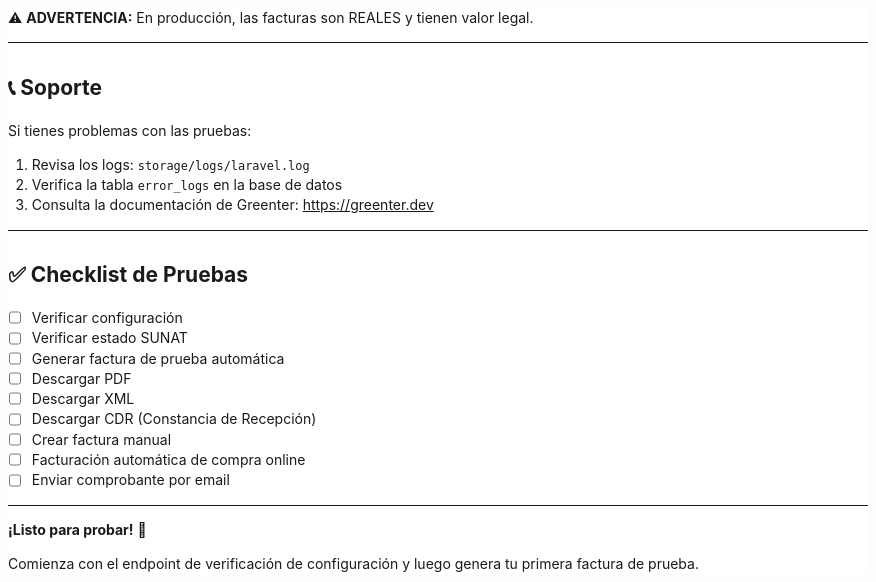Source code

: ⚠️ **ADVERTENCIA:** En producción, las facturas son REALES y tienen valor legal.

---

## 📞 Soporte

Si tienes problemas con las pruebas:
1. Revisa los logs: `storage/logs/laravel.log`
2. Verifica la tabla `error_logs` en la base de datos
3. Consulta la documentación de Greenter: https://greenter.dev

---

## ✅ Checklist de Pruebas

- [ ] Verificar configuración
- [ ] Verificar estado SUNAT
- [ ] Generar factura de prueba automática
- [ ] Descargar PDF
- [ ] Descargar XML
- [ ] Descargar CDR (Constancia de Recepción)
- [ ] Crear factura manual
- [ ] Facturación automática de compra online
- [ ] Enviar comprobante por email

---

**¡Listo para probar!** 🎉

Comienza con el endpoint de verificación de configuración y luego genera tu primera factura de prueba.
──────
• [Required work]:
Reproduce verbatim the stretch of lines beginning with the one containing "## ✅ Checklist de Pruebas" and ending at the close of the entries above.

• [Response to this task]:
## ✅ Checklist de Pruebas

- [ ] Verificar configuración
- [ ] Verificar estado SUNAT
- [ ] Generar factura de prueba automática
- [ ] Descargar PDF
- [ ] Descargar XML
- [ ] Descargar CDR (Constancia de Recepción)
- [ ] Crear factura manual
- [ ] Facturación automática de compra online
- [ ] Enviar comprobante por email

---

**¡Listo para probar!** 🎉

Comienza con el endpoint de verificación de configuración y luego genera tu primera factura de prueba.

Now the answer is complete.